- Exercise objective
Establish how many lines in the records below include the word "linecap"; respond with that number only.
** Opening Provided records block **
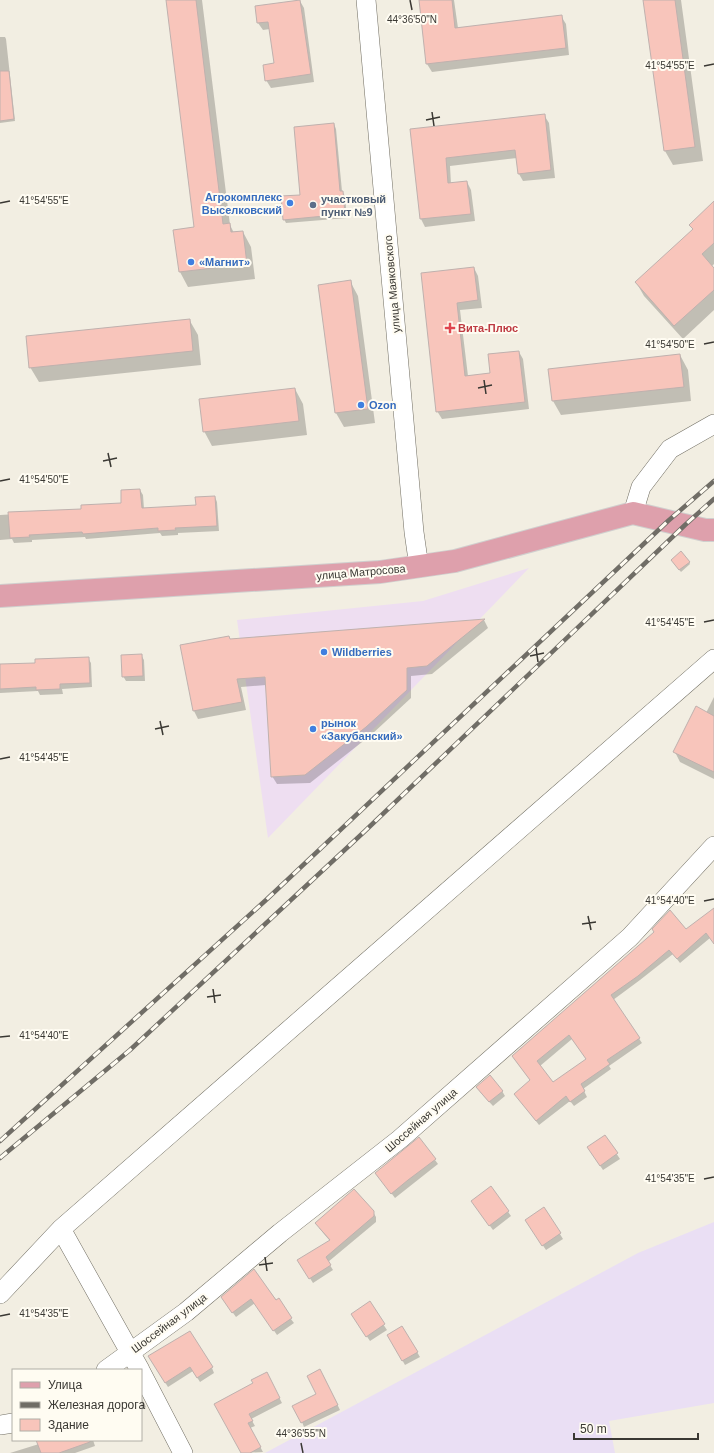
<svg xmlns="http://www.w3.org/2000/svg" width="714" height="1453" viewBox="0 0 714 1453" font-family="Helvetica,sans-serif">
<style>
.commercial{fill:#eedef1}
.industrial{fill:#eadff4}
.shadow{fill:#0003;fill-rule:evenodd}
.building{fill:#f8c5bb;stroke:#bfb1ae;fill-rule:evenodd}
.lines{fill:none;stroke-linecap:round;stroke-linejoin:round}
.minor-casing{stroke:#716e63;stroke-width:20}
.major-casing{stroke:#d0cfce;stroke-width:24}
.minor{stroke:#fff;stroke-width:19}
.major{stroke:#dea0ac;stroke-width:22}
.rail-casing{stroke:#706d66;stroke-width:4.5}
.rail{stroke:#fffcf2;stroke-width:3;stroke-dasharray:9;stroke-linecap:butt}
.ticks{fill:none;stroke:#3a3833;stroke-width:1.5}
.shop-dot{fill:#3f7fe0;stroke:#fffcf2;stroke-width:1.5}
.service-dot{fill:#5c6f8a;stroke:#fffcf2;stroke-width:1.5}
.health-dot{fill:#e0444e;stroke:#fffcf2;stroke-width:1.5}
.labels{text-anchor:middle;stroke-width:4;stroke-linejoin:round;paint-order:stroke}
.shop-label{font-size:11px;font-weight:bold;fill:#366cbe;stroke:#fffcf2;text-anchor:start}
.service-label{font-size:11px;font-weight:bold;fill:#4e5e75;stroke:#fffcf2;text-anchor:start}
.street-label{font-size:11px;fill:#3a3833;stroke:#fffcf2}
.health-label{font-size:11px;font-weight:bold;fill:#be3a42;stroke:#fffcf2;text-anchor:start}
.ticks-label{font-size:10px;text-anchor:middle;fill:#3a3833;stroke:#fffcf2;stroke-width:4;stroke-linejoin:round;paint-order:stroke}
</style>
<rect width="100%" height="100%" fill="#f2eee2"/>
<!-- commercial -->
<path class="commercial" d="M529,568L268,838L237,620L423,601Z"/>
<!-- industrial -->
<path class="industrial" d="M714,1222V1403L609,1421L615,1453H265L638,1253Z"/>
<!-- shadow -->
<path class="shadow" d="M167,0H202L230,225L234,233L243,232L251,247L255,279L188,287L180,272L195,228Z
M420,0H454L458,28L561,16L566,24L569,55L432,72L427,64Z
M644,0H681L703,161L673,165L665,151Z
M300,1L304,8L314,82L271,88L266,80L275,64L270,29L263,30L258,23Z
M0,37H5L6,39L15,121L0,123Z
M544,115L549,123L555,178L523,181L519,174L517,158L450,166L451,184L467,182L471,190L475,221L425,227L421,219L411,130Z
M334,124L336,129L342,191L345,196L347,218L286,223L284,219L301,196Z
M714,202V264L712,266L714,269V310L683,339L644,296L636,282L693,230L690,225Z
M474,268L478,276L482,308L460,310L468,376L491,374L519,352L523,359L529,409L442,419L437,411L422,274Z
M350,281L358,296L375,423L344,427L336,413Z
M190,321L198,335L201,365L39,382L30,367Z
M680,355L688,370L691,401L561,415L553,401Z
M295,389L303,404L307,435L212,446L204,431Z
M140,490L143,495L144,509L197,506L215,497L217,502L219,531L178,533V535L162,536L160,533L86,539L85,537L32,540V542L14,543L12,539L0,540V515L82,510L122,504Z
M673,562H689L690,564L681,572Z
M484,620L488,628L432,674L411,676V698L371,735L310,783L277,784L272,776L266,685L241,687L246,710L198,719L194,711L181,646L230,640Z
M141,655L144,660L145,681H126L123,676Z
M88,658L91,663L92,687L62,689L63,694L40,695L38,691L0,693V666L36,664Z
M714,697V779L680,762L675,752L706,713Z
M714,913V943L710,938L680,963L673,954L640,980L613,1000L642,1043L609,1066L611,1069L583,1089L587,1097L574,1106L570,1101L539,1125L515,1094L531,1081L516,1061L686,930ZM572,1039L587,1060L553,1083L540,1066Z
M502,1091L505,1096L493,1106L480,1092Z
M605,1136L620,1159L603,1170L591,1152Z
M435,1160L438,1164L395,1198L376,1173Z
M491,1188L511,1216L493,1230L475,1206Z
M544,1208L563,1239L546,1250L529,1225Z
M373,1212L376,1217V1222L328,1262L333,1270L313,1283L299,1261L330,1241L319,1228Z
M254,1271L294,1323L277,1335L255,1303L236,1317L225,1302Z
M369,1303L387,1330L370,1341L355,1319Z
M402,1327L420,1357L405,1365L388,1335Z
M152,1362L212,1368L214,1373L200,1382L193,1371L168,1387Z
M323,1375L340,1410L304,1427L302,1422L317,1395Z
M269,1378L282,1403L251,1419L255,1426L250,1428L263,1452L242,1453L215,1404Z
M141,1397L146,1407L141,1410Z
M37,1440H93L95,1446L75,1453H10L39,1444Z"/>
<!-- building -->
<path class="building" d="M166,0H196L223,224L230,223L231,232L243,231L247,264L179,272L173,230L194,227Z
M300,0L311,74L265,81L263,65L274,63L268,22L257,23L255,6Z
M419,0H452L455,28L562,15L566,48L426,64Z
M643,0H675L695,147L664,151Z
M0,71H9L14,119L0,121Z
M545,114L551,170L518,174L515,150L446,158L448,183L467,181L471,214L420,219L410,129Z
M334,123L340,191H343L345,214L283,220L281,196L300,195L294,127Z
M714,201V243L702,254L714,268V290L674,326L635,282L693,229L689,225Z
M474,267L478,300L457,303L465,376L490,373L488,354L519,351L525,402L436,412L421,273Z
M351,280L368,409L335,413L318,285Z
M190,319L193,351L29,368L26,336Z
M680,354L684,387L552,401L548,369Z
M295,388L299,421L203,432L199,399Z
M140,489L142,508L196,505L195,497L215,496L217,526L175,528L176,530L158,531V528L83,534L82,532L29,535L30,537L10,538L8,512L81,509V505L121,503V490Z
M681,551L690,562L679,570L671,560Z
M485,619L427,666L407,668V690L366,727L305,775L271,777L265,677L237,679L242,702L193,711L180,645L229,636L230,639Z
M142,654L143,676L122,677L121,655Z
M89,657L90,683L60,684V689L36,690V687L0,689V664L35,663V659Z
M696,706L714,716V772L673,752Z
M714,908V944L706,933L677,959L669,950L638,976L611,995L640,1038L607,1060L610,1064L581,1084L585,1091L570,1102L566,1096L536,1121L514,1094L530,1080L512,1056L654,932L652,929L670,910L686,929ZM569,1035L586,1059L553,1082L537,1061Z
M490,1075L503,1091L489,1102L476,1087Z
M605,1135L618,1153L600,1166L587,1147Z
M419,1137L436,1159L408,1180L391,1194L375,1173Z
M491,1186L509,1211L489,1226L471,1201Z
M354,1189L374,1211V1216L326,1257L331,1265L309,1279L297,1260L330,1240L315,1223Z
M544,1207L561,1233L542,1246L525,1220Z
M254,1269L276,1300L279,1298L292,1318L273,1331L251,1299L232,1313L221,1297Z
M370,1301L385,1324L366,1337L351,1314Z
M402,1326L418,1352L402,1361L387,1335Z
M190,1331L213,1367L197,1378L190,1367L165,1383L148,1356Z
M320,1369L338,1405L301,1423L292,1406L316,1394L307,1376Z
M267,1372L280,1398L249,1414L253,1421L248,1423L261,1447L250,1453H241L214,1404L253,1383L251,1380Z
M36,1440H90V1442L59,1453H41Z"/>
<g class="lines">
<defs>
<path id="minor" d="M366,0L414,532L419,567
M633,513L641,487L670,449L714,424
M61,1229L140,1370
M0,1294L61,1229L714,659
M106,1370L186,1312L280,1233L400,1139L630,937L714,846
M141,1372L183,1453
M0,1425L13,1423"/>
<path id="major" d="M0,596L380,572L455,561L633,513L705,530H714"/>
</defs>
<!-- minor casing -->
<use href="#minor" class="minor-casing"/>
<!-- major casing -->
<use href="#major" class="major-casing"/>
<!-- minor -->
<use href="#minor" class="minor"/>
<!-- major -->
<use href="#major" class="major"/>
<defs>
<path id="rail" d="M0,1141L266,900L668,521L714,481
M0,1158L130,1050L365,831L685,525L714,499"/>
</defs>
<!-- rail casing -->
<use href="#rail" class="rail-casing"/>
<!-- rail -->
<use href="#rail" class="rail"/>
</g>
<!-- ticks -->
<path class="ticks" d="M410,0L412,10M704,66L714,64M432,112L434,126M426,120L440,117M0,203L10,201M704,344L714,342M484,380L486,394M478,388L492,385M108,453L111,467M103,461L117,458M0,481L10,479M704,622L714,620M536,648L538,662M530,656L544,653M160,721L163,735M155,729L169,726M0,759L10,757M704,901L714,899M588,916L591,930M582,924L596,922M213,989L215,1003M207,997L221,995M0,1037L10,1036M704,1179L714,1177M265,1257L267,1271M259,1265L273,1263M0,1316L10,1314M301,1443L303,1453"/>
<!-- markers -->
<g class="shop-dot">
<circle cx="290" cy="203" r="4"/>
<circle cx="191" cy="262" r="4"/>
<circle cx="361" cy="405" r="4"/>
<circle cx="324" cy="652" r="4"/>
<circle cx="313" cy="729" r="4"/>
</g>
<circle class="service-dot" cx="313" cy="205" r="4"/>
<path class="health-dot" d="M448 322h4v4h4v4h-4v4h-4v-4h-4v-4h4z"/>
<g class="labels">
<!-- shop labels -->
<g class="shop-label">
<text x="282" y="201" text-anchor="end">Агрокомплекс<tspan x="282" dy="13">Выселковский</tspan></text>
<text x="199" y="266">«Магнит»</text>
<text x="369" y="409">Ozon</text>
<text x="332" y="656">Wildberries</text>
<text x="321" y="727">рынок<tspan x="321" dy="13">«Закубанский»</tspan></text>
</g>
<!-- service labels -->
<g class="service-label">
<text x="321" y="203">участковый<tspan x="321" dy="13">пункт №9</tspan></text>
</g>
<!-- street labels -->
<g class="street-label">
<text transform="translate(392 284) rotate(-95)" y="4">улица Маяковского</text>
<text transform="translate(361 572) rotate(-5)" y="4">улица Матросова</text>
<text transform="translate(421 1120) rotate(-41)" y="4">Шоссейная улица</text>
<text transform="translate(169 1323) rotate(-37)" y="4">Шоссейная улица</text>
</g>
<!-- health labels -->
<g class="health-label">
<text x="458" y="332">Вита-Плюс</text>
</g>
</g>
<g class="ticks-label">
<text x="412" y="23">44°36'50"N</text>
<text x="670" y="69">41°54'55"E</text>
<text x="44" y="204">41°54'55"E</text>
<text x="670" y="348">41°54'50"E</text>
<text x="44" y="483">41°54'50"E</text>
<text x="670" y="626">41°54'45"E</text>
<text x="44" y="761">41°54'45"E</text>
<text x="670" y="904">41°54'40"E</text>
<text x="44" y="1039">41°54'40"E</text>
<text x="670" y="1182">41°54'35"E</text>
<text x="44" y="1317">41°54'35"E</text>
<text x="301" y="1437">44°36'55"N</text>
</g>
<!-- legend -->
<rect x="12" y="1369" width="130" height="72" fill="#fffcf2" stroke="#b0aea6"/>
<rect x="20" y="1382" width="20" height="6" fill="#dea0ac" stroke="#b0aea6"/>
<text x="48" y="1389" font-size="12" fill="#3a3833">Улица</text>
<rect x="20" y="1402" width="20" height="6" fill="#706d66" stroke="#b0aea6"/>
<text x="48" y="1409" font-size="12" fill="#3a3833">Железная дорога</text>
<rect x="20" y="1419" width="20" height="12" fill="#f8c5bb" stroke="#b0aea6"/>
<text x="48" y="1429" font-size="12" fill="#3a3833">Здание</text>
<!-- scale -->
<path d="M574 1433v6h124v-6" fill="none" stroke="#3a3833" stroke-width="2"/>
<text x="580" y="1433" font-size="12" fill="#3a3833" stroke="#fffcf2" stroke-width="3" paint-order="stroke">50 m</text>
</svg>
** Closing Provided records block **
- Written answer
2